Kenapa harus revolusioner ?
Satu dari tiga unsur yang mempengaruhi peningkatan indeks kebahagian itu mungkin bisa langsung bisa terpenuhi, yaitu memberikan hal baru kepada masyarakatnya, tapi untuk dua hal lainnya, yaitu membuat orang-orangnya sering tersenyum dan saling sapa membutuhkan proses yang cukup berat mengingat berkaitan dengan mental dan pola pikir individu. Apalagi di saat bersamaan masuk input-input baru yang memberikan potensi stres menjadi lebih tinggi sebagai dampak era globalisasi.
Dari sini kita bisa melihat bahwa penerapan GNH ala Bhutan dan Bandung akan cenderung berbeda, dimana posisi Kang Emil sebagai walikota Bandung rasanya lebih berat dalam memprogres GNH dibanding Jigme Khesar Namgyel Wangchuck (Raja Bhutan). Bagaimanapun masyarakat Bhutan tradisinya lebih terproteksi dibanding orang Bandung (Indonesia). Jika di Bhutan Gross National Happiness lebih penting dari Gross National Product, maka di Indonesia kedunya sudah menjadi sama penting dan harus bisa digabungkan.

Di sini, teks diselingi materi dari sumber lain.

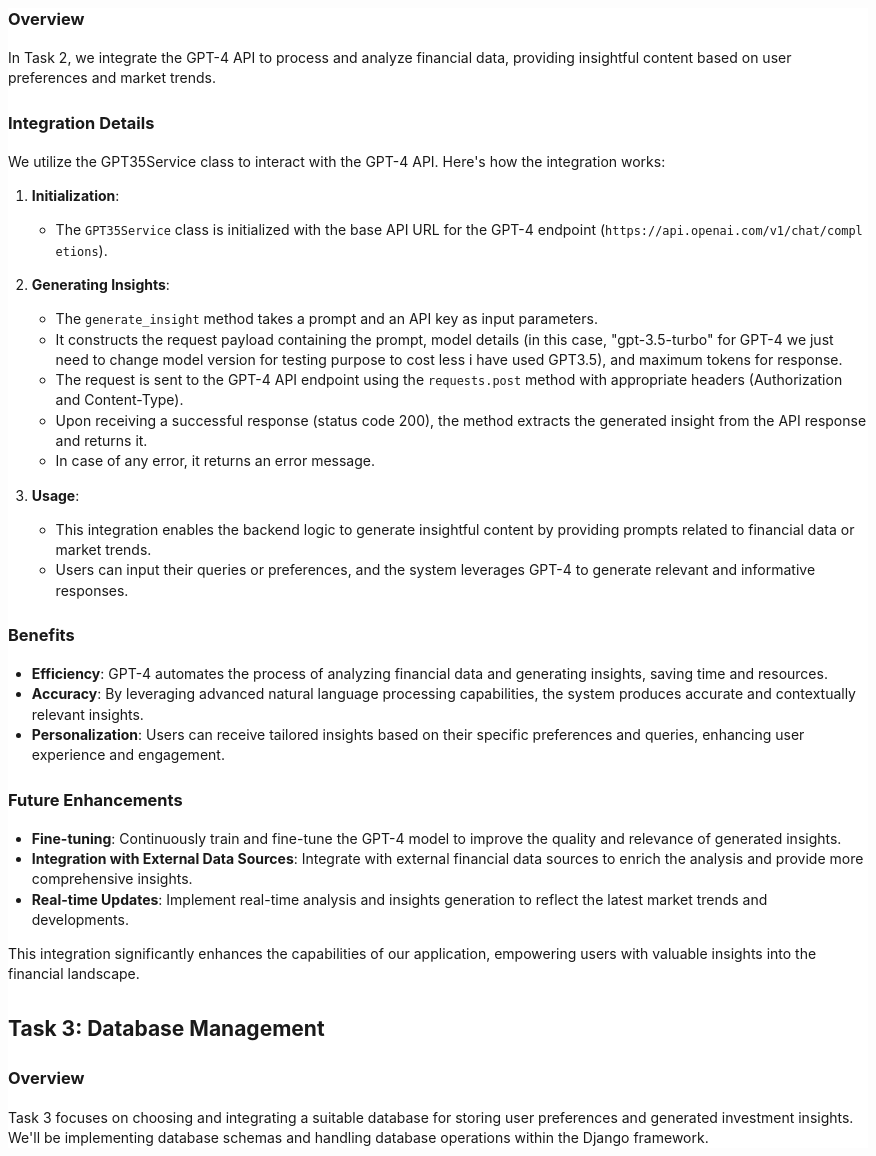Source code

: ### Overview
In Task 2, we integrate the GPT-4 API to process and analyze financial data, providing insightful content based on user preferences and market trends.

### Integration Details
We utilize the GPT35Service class to interact with the GPT-4 API. Here's how the integration works:

1. **Initialization**: 
   - The `GPT35Service` class is initialized with the base API URL for the GPT-4 endpoint (`https://api.openai.com/v1/chat/completions`).

2. **Generating Insights**:
   - The `generate_insight` method takes a prompt and an API key as input parameters.
   - It constructs the request payload containing the prompt, model details (in this case, "gpt-3.5-turbo" for GPT-4 we just need to change model version for testing purpose to cost less i have used GPT3.5), and maximum tokens for response.
   - The request is sent to the GPT-4 API endpoint using the `requests.post` method with appropriate headers (Authorization and Content-Type).
   - Upon receiving a successful response (status code 200), the method extracts the generated insight from the API response and returns it.
   - In case of any error, it returns an error message.

3. **Usage**:
   - This integration enables the backend logic to generate insightful content by providing prompts related to financial data or market trends.
   - Users can input their queries or preferences, and the system leverages GPT-4 to generate relevant and informative responses.

### Benefits
- **Efficiency**: GPT-4 automates the process of analyzing financial data and generating insights, saving time and resources.
- **Accuracy**: By leveraging advanced natural language processing capabilities, the system produces accurate and contextually relevant insights.
- **Personalization**: Users can receive tailored insights based on their specific preferences and queries, enhancing user experience and engagement.

### Future Enhancements
- **Fine-tuning**: Continuously train and fine-tune the GPT-4 model to improve the quality and relevance of generated insights.
- **Integration with External Data Sources**: Integrate with external financial data sources to enrich the analysis and provide more comprehensive insights.
- **Real-time Updates**: Implement real-time analysis and insights generation to reflect the latest market trends and developments.

This integration significantly enhances the capabilities of our application, empowering users with valuable insights into the financial landscape.
## Task 3: Database Management

### Overview
Task 3 focuses on choosing and integrating a suitable database for storing user preferences and generated investment insights. We'll be implementing database schemas and handling database operations within the Django framework.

Berat bukan berarti tidak mungkin, saya yakin ketika Kang Emil mengadopsi teori Indeks Kebahagian untuk pertamakalinya di Indonesia, beliau sudah mempunyai strategi terukur dan terencana dengan baik untuk sampai ke sana. Perlu dukungan dan kesadaran bersama agar “pilot project” cita-cita mulia tersebut terwujud. Logikanya simpel saja, siapa sih yang tidak ingin bahagia? ketika pemimpinnya membuka jalan itu, masa rakyatnya tidak mendukung?
Belajar dari tantangan dan peluang peningkatan GNH di Bhutan dan Bandung, saya kira keduanya bisa bertemu pada satu titik, yaitu nilai-nilai spiritual. Kang Emil dan jajaran pemerintahannya sedang membuka jalan peningkatan GNH itu melalui (setidaknya) tiga unsur yang sudah disebutkan diatas. Disaat yang bersamaan sebagai masyarakat (khususnya warga Bandung) dengan penuh kesadaran kita bisa mengambil peran pada sisi spiritual. Apalagi sisi spiritual lebih dianggap sebagai sesuatu hal yang sangat privatif dan sulit untuk diintervensi.
Boleh percaya boleh tidak, tak sedikit orang kaya raya secara materi yang hidupnya tidak merasa bahagia kemudian menemukan kebahagiaan itu melalui sisi spiritual. Ia menjadi kaya akan rasa syukur dan hidup penuh penerimaan atas segalan nikmat yang diberikan oleh sang pencipta. Hidup menjadi terasa lebih bernilai ketika ia menjalankan keyakinan spiritual yang mengajarkannya tentang bagaimana pentingnya berbagi, berbuat kebaikan, hidup dalam keteraturan, dan menjaga keseimbangan ekosistem.
Selamat berjuang menggapai kebahagiaan.